Il Cremlino ha sinora avuto ingenti danni dall’affondamento da parte di Kyiv, con droni armati e missili, di sue navi da guerra, compresa l’ammiraglia ‘Moskva’. Le navi armate sono infatti legittimi combattenti da neutralizzare. Diverso il discorso per i mercantili nemici che possono essere distrutti se impegnati in attività belliche.

Esteso il ricorso da parte russa al bombardamento costiero in parte eseguito a danno di civili e beni culturali protetti, e perciò indiscriminato ed illegittimo. Probabilmente anche l’uso di missili da crociera è risultato non in linea con i principi di discriminazione dell’obiettivo, forse per i noti problemi tecnici che affliggono l’armamento russo e lo rendono inaffidabile.

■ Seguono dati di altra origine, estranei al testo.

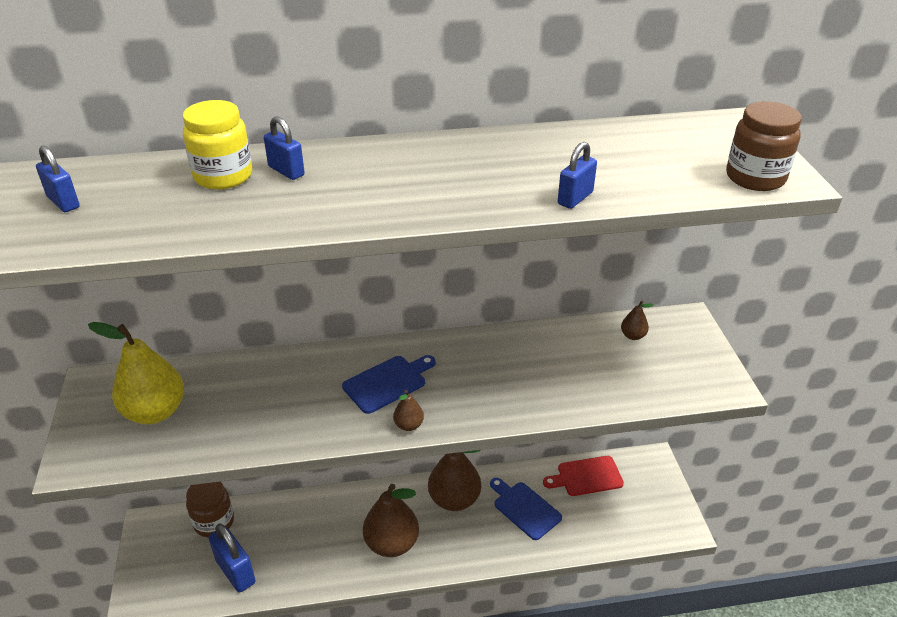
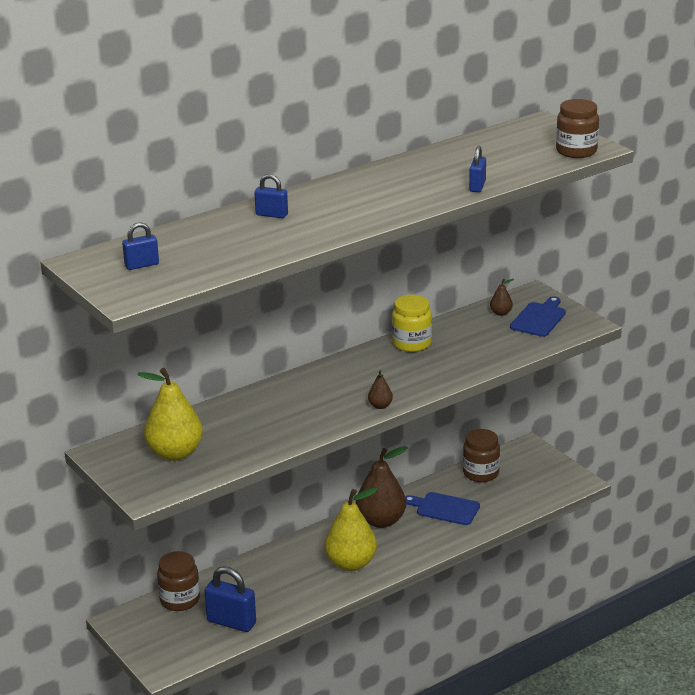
camera: 25 degrees left, 10 degrees down
blue padlock [36,146,80,212] -> blue padlock turned 45 degrees counterclockwise [122,222,159,270]
yellow jar [183,100,252,189] -> yellow jar moved to [392,295,432,352]
blue cutting board [342,355,436,414] -> blue cutting board moved to [510,296,566,337]
brown pear [363,484,419,557] -> yellow pear [325,487,378,571]
red cutting board [543,456,624,496] -> brown jar [463,429,500,482]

Quanto all’arma subacquea russa il suo impiego è stato sinora in funzione di deterrenza e di intelligence. Unica eccezione, l’affondamento con siluri di un mercantile di bandiera neutrale considerato obiettivo militare perché impiegato nel sostegno logistico all’Ucraina.

Diritti dei neutrali

I Paesi occidentali, benché fautori della causa Ucraina e fornitori di materiale bellico, non sono parti direttamente coinvolte nel conflitto. La loro posizione configura una specie di neutralità qualificata e può essere inquadrata in quella che il Prof. Ronzitti chiamerebbe «non belligeranza».

L’ipotesi di una forza navale europea (o di una coalizione di volenterosi) di scorta a convogli trasportanti grano destinato ad aiuti umanitari, va perciò inquadrata nella realtà del contesto bellico del Mar Nero.

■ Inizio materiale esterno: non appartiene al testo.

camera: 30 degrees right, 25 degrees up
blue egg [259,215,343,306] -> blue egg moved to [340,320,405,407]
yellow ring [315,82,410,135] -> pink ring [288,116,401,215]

I Paesi che volessero, senza il consenso del Cremlino e con la sola richiesta di Kyiv, rendere sicura la navigazione nelle zone minata, comprometterebbero la loro neutralità e potrebbero quindi essere attaccati al pari di un belligerante.

La questione dello sminamento è dunque pregiudiziale alla scorta di mercantili che riuscissero ad imbarcare grano ad Odessa. Per il resto si può anche immaginare – come accaduto durante la guerra Iran-Iraq – che mercantili navighino sotto protezione di navi da guerra neutrali.

Diplomazia preventiva

Ma è possibile concepire una simile attività con il tacito consenso russo? Evidentemente no, se si vogliono escludere i tipici incidenti da incontri ravvicinati tra navi da guerra che nel Golfo Persico o nell’Indo-Pacifico spesso rasentano lo scontro armato. La soluzione diplomatica – magari incoraggiata dall’Onu – è la via maestra da seguire.

Certo è che non si può nemmeno prescindere dalla Turchia per far entrare navi da guerra in Mar Nero, e per attuare l’intera operazione i cui rischi comprometterebbero gli interessi di sicurezza di Ankara e degli altri Paesi rivieraschi.

La Ue ha nel suo patrimonio genetico le attività navali ‘tipo Petersberg’: esse escludono la contrapposizione militare ed implicano la diplomazia preventiva. Il coinvolgimento della Turchia e di Paesi extra Ue come Israele ed Egitto rafforzerebbe la non facile missione offrendo garanzie ai due belligeranti.